◆ List of tasks
1. Retype a passage from the `loc` tutorial. Begin at the words "Let's make our" and stop after "by a comma.".
2. List every row label (person's name) in the sample table shown in the `loc` tutorial.

◆ Reading text
=== Begin Enclosure ===
Simultaneous row and column subset selection is not possible with *just the brackets*. Reiterating from above, the `loc` indexer has a completely different and distinct set of rules that you must abide by to use correctly. It's best to forget about how *just the brackets* works when first learning subset selection with `loc`.

### `loc` primarily selects data by label

Very importantly, `loc` primarily selects subsets by the **label** of the rows and columns. It also makes selections via boolean selection, a topic covered in a later chapter.

### Read in data

Let's get started by reading in a sample DataFrame with the first column set as the index.

In [1]:
import pandas as pd
df = pd.read_csv('../data/sample_data.csv', index_col=0)
df

Unnamed: 0_level_0,state,color,food,age,height,score
name,Unnamed: 1_level_1,Unnamed: 2_level_1,Unnamed: 3_level_1,Unnamed: 4_level_1,Unnamed: 5_level_1,Unnamed: 6_level_1
Jane,NY,blue,Steak,30,165,4.6
Niko,TX,green,Lamb,2,70,8.3
Aaron,FL,red,Mango,12,120,9.0
Penelope,AL,white,Apple,4,80,3.3
Dean,AK,gray,Cheese,32,180,1.8
Christina,TX,black,Melon,33,172,9.5
Cornelia,TX,red,Beans,69,150,2.2


### Select two rows and three columns with `loc`

Let's make our first selection with `loc` by simultaneously selecting some rows and some columns. Let's select the rows `Dean` and `Cornelia` along with the columns `age`, `state`, and `score`. A list is used to contain both the row and column selections before being placed within the brackets following `loc`. Row and column selection must be separated by a comma.
=== End Enclosure ===
◆ Recorded information
=== Begin Enclosure ===
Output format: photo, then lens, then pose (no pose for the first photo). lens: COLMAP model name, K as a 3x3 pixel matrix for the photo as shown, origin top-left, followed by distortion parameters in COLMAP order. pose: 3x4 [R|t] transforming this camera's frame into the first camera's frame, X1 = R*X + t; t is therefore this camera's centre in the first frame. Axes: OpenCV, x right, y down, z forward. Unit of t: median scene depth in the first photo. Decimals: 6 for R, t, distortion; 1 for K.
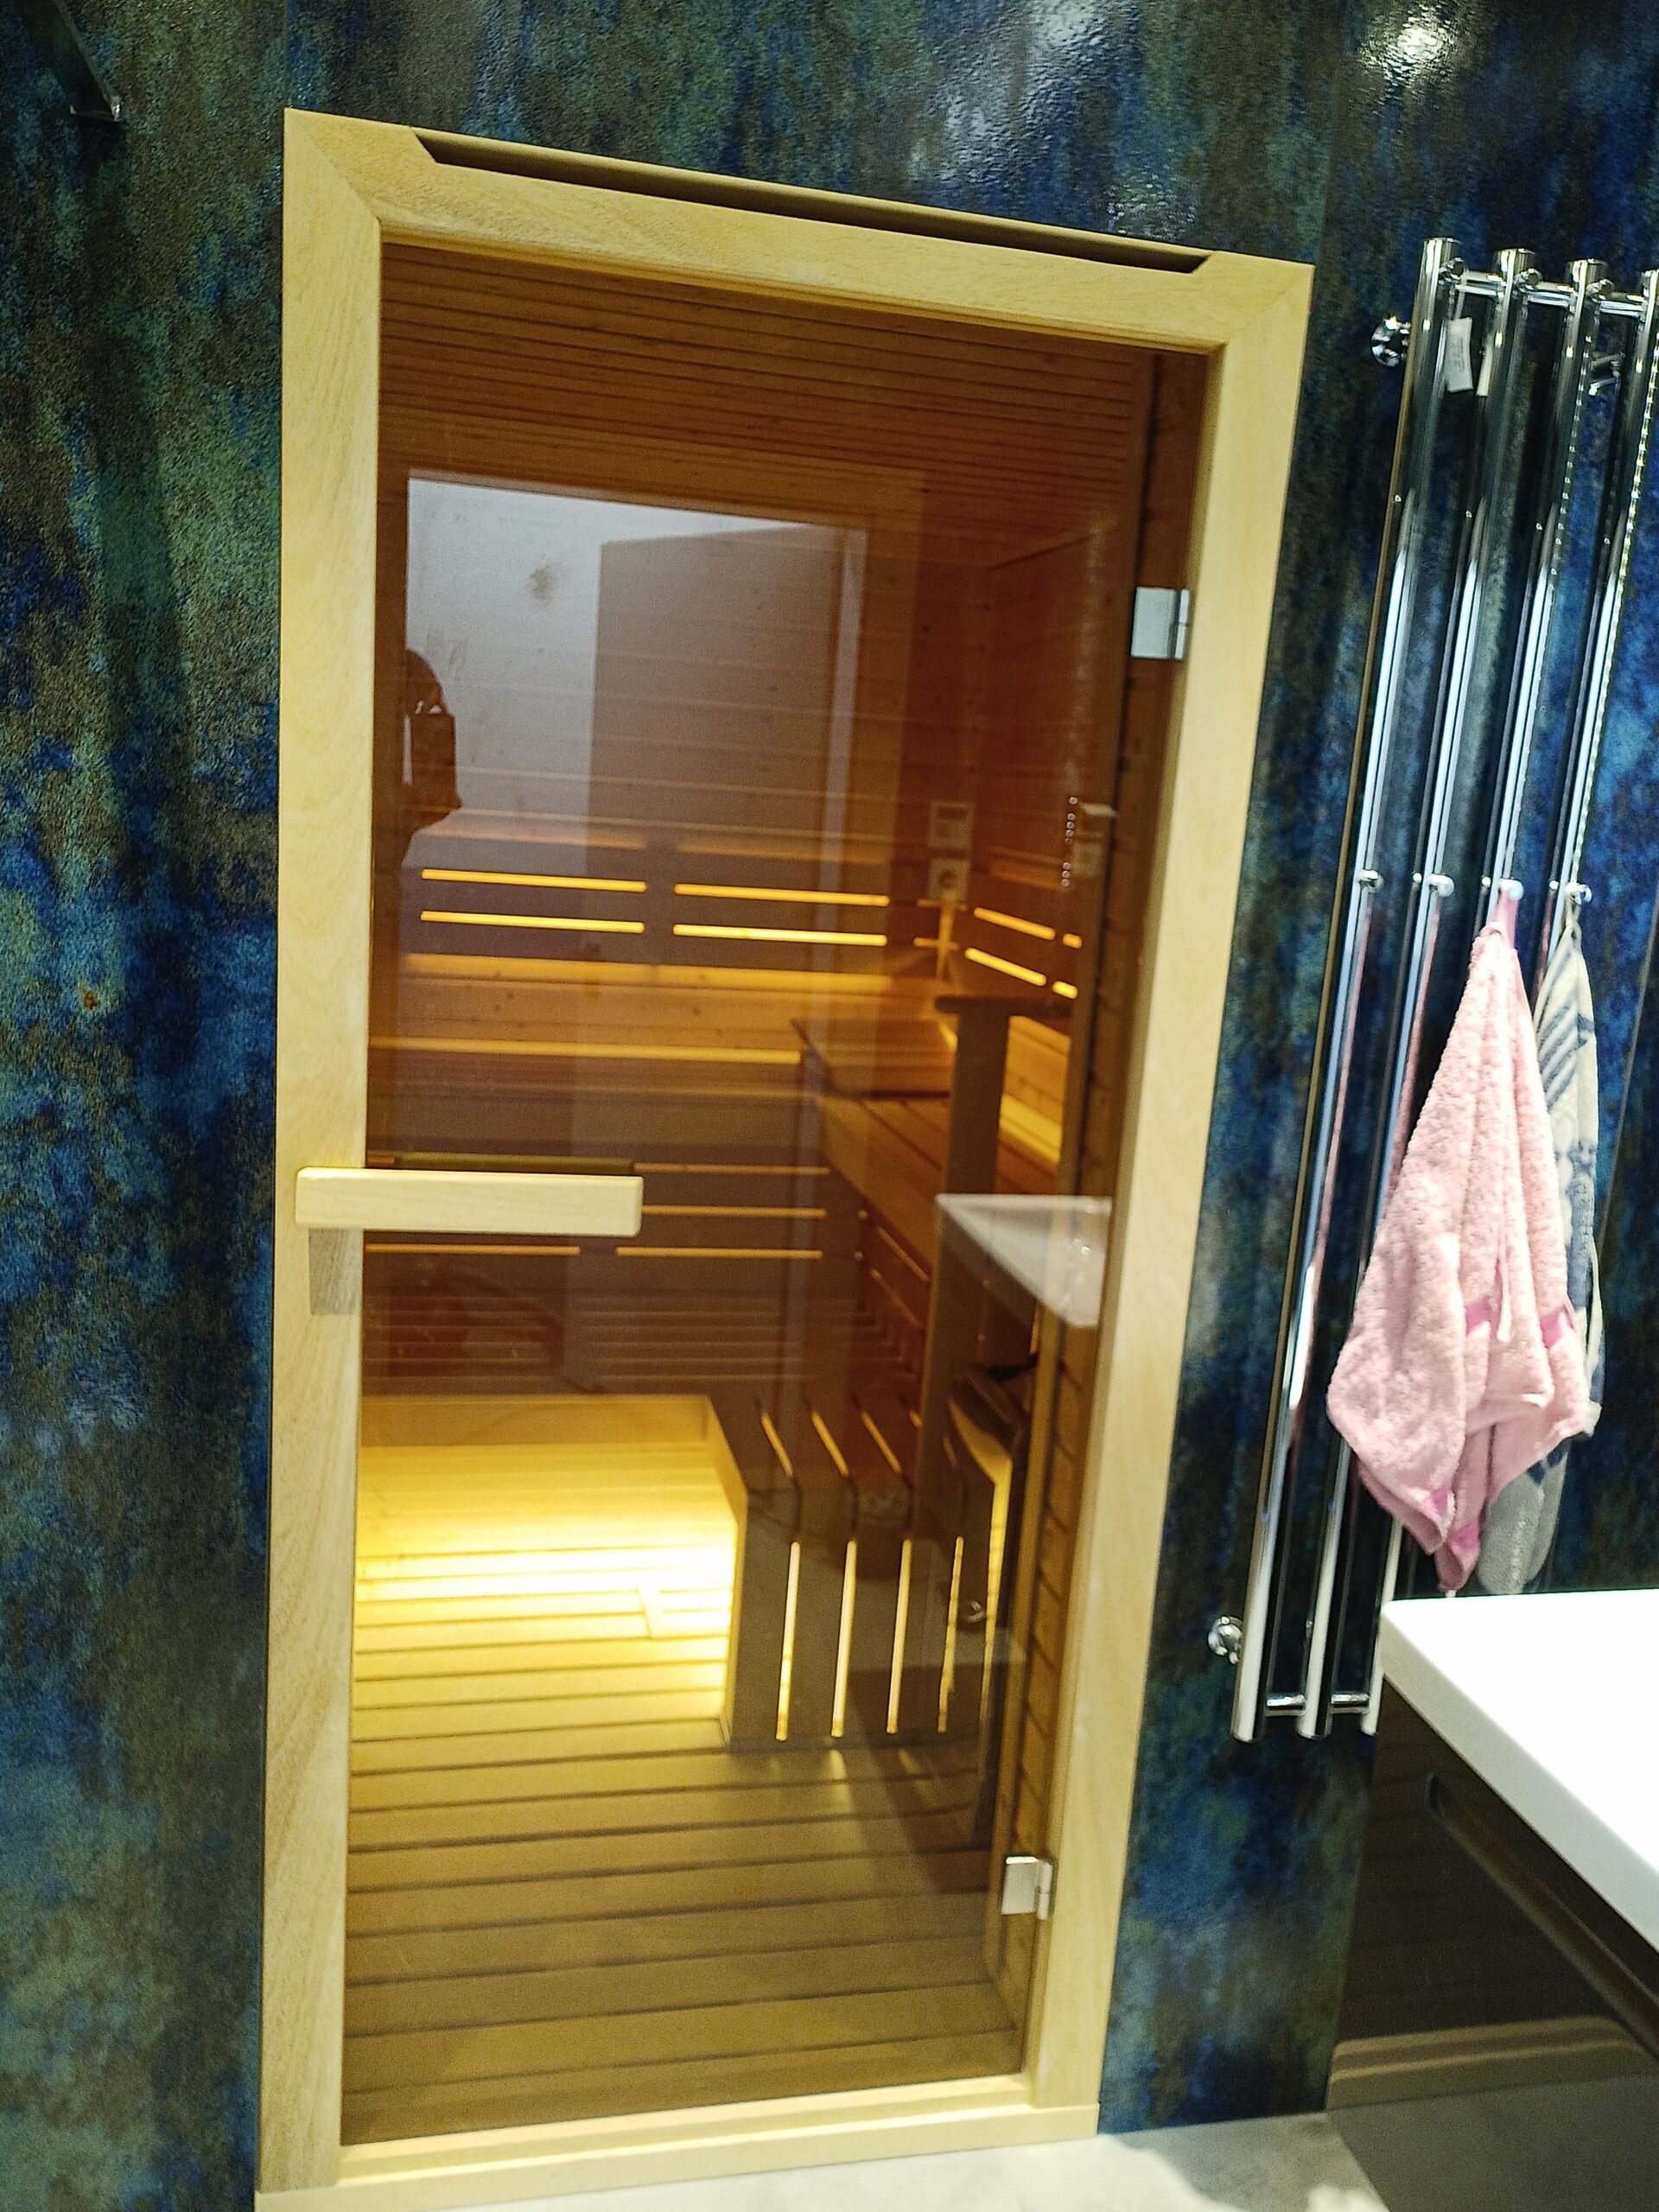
=== End Enclosure ===
◆ Answers to the tasks
1.
Let's make our first selection with `loc` by simultaneously selecting some rows and some columns. Let's select the rows `Dean` and `Cornelia` along with the columns `age`, `state`, and `score`. A list is used to contain both the row and column selections before being placed within the brackets following `loc`. Row and column selection must be separated by a comma.

2. Jane, Niko, Aaron, Penelope, Dean, Christina, Cornelia